I know the work we did, just in our summer jobs was a 'man's work', not limited by all the protectionist laws of today that restrict who can run a deep fryer. Many of us, too young to be in the service, were instead involved in Volunteer Fire Departments and Rescue Squads, not as 'junior members', but as firefighters and EMS. There were 96 students in my High School graduating class and members of five different fire departments in the class, for instance.
We had worked to stabilize and extricate quite a few accident victims by our 18th birthday, some of whom were friends. Some, through no fault of ours just did not make it despite the new SOP of stabilizing the worst traumas and flying them out by helicopter from the scene to ShockTrauma at Johns Hopkins. Four miles of one highway in our first-due area killed an average of twenty people every six months. Every High School yearbook had its memorial pages for those who died in car accidents or got wrapped up in a piece of farm machinery or who had to be fished out after a boating accident. Life was dangerous and we knew it, and we didn't run around shooting at each other or do hard drugs.
By 1977, all the Mary Janes had sent their Dear Johns out years ago and hooked up with some 4F or feather merchant or college deferment (hippie?) while 'that guy' was off wherever the Army sent him. Some even waited for their guy to come home, and some of them couldn't deal with how service had changed him, often with his inability to find things they thought to be earth shaking as irrelevant or ridiculously superficial. A small percentage of them got married and raised families according to the original plan.
Some of the guys who had gone overseas courtesy of Uncle Sam were back home going to college on the GI Bill, and (gadzooks!) dating young ladies in their teens (17-18-19 year-olds being in college). Not a few were only in their mid twenties, but they hadn't gone to West Point, either. There were grad students in college dating underclassmen as well. Tut-tut!

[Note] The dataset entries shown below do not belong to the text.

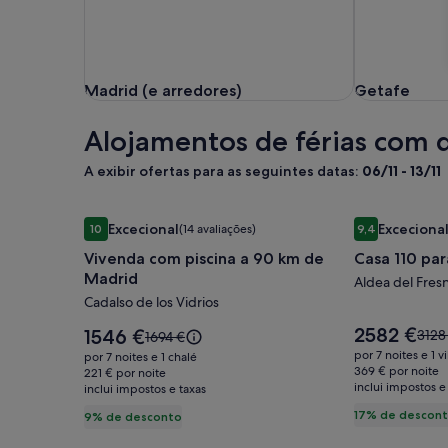
Madrid (e arredores)
Getafe
Madrid (e arredores)
Getafe
Alojamentos de férias com
A exibir ofertas para as seguintes datas:
06/11 - 13/11
Galeria
Vivenda com piscina a 90 km de Madrid
Galeria
Casa 110 para
Excecional
Exceciona
10
(14 avaliações)
9,4
de
de
Pontuação de 10 de um máximo de 10, Excecional, (14 avaliaç
Pontuação de 
Vivenda com piscina a 90 km de
Casa 110 par
imagens
imagens
Madrid
de
de
Aldea del Fres
Cadalso de los Vidrios
Vivenda
Casa
com
110
O
2582 €
O
1546 €
O
3128
O
1694 €
preço
piscina
preço
para
preç
preço
por 7 noites e 1 vi
por 7 noites e 1 chalé
é
é
era
era
369 € por noite
a
221 € por noite
11
2582 €
1546 €
inclui impostos e
3128
inclui impostos e taxas
1694 €,
90
pessoas
cons
consulte
17% de descon
9% de desconto
km
mais
mais
info
de
informações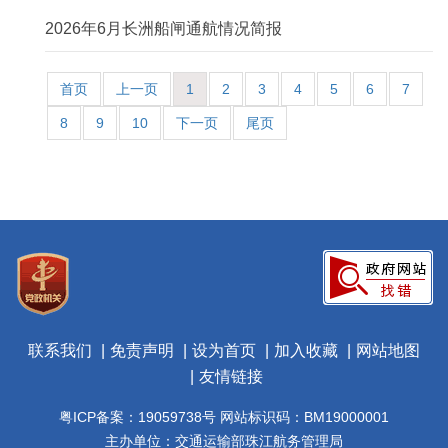
2026年6月长洲船闸通航情况简报
首页
上一页
1
2
3
4
5
6
7
8
9
10
下一页
尾页
联系我们
免责声明
设为首页
加入收藏
网站地图
友情链接
粤ICP备案：19059738号 网站标识码：BM19000001
主办单位：交通运输部珠江航务管理局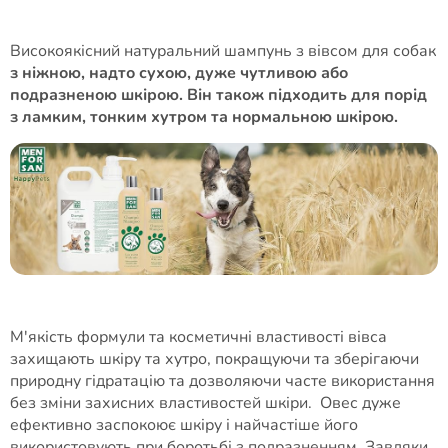
Високоякісний натуральний шампунь з вівсом для собак
з ніжною, надто сухою, дуже чутливою або
подразненою шкірою. Він також підходить для порід
з ламким, тонким хутром та нормальною шкірою.
М'якість формули та косметичні властивості вівса
захищають шкіру та хутро, покращуючи та зберігаючи
природну гідратацію та дозволяючи часте використання
без зміни захисних властивостей шкіри. Овес дуже
ефективно заспокоює шкіру і найчастіше його
використовують при боротьбі з подразненням. Завдяки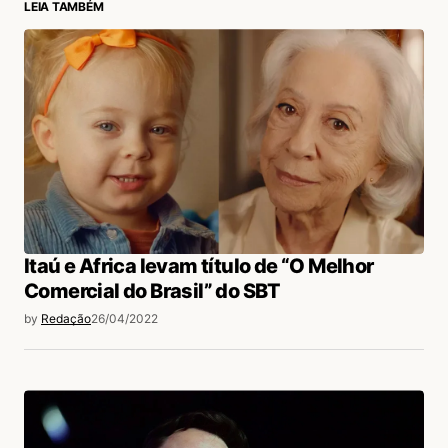
LEIA TAMBÉM
login
Itaú e Africa levam título de “O Melhor
Comercial do Brasil” do SBT
by
Redação
26/04/2022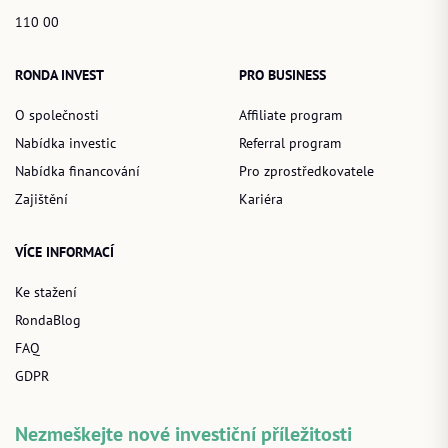
110 00
RONDA INVEST
PRO BUSINESS
O společnosti
Affiliate program
Nabídka investic
Referral program
Nabídka financování
Pro zprostředkovatele
Zajištění
Kariéra
VÍCE INFORMACÍ
Ke stažení
RondaBlog
FAQ
GDPR
Nezmeškejte nové investiční příležitosti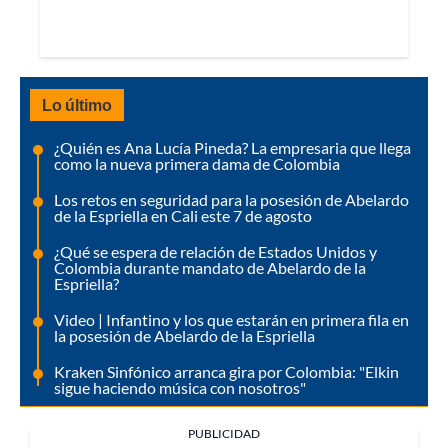
Lo último
¿Quién es Ana Lucía Pineda? La empresaria que llega
como la nueva primera dama de Colombia
Los retos en seguridad para la posesión de Abelardo
de la Espriella en Cali este 7 de agosto
¿Qué se espera de relación de Estados Unidos y
Colombia durante mandato de Abelardo de la
Espriella?
Video | Infantino y los que estarán en primera fila en
la posesión de Abelardo de la Espriella
Kraken Sinfónico arranca gira por Colombia: "Elkin
sigue haciendo música con nosotros"
PUBLICIDAD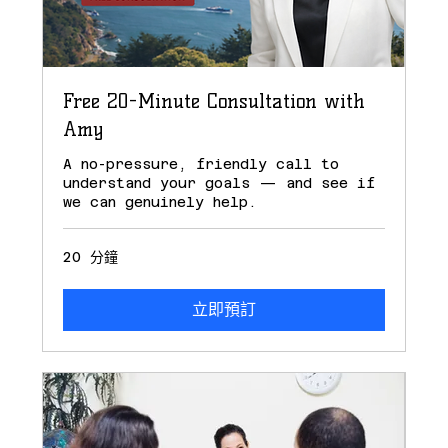
Free 20-Minute Consultation with
Amy
A no-pressure, friendly call to
understand your goals — and see if
we can genuinely help.
20 分鐘
立即預訂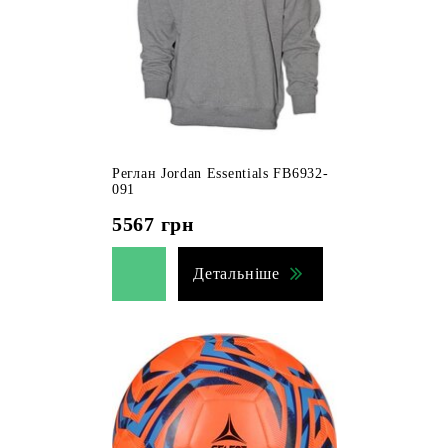
Реглан Jordan Essentials FB6932-
091
5567
грн
Детальніше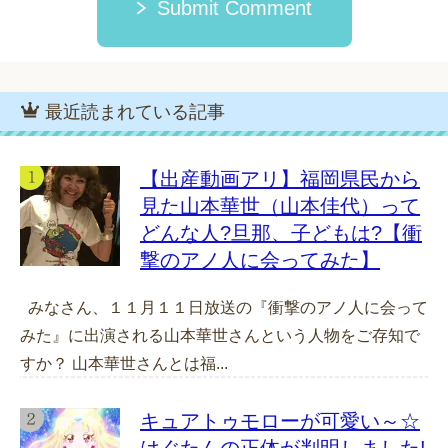
Submit Comment
最近読まれている記事
【出産動画アリ】福岡県民から
見た山本華世（山本佳代）って
どんな人?旦那、子どもは?【衝
撃のアノ人に会ってみた】
みなさん、１１月１１日放送の『衝撃のアノ人に会って
みた』に出演される山本華世さんという人物をご存知で
すか？ 山本華世さんとは福...
キュアトゥモローが可愛い～☆
はぐたんの正体が判明しました!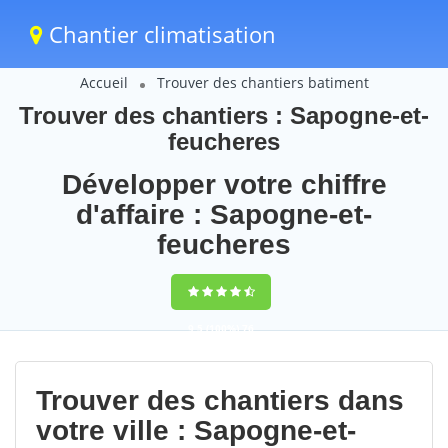
Chantier climatisation
Accueil
Trouver des chantiers batiment
Trouver des chantiers : Sapogne-et-
feucheres
Développer votre chiffre
d'affaire : Sapogne-et-
feucheres
9,5
(100%)
76
votes
Trouver des chantiers dans
votre ville : Sapogne-et-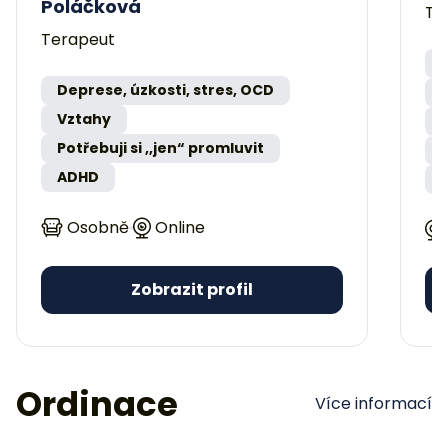
Poláčková
Te
Terapeut
Deprese, úzkosti, stres, OCD
Vztahy
Potřebuji si ,,jen“ promluvit
ADHD
Osobně
Online
Zobrazit profil
Ordinace
Více informací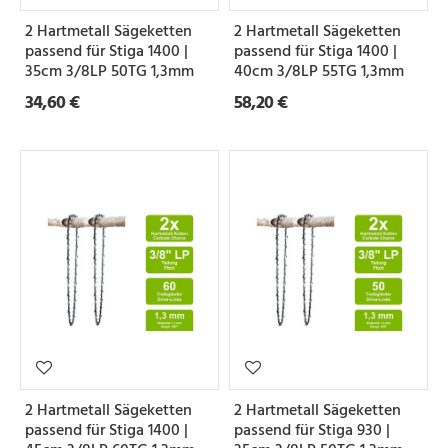
e
2 Hartmetall Sägeketten
2 Hartmetall Sägeketten
i
passend für Stiga 1400 |
passend für Stiga 1400 |
l
35cm 3/8LP 50TG 1,3mm
40cm 3/8LP 55TG 1,3mm
34,60 €
58,20 €
u
n
g
N
u
t
b
r
e
2 Hartmetall Sägeketten
2 Hartmetall Sägeketten
i
passend für Stiga 1400 |
passend für Stiga 930 |
t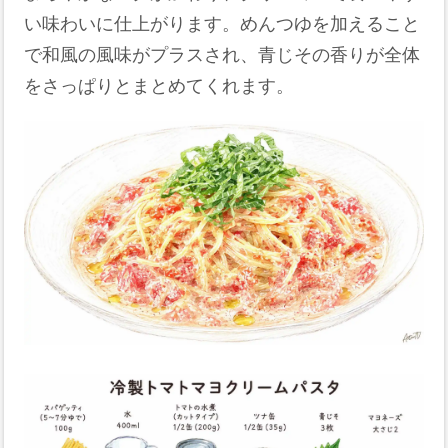
い味わいに仕上がります。めんつゆを加えること
で和風の風味がプラスされ、青じその香りが全体
をさっぱりとまとめてくれます。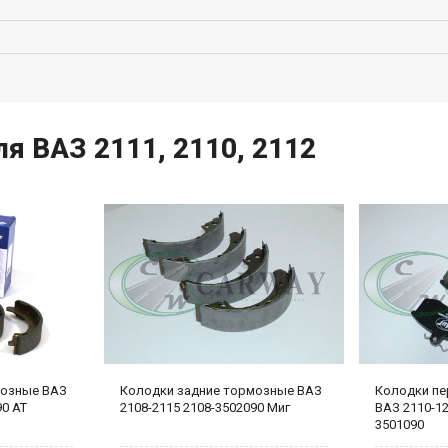
я ВАЗ 2111, 2110, 2112
мозные ВАЗ
Колодки задние тормозные ВАЗ
Колодки пе
90 AT
2108-2115 2108-3502090 Миг
ВАЗ 2110-12 
3501090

Robbing the cradle! What's the difference between a Law Student and a Lawyer? A few tests and final grades; a sheepskin and a paycheck.
Those who tried to wait, tried to get back together, and could not make things work found someone else, but usually years before a guy going into law school graduated. After all, Moore had West Point (4 years), two tours in the Army (six more), Law School (three more years) before he was back in the community.
Some had married and were raising their families, and not available--at least to any man who respects the sanctity of marriage. Divorcees (and there were likely a few around) had the basic social stigma of divorce around them (there still was that, then), but also often had 'issues' and deep resentments left over from a failed marriage, regardless of the cause of the failure. Between the Pill, 'free love', no-fault divorce, and the ERA, the environment for a man seeking to start a family got fairly toxic in that time period. A radio overflowing with cheating heart songs and 'love the one you're with' rock and roll didn't help, either.
Why the great insistence he prospect for a mate in the minefield of his age group instead of look into the (legal) young ladies in his community? This was a different America, not today.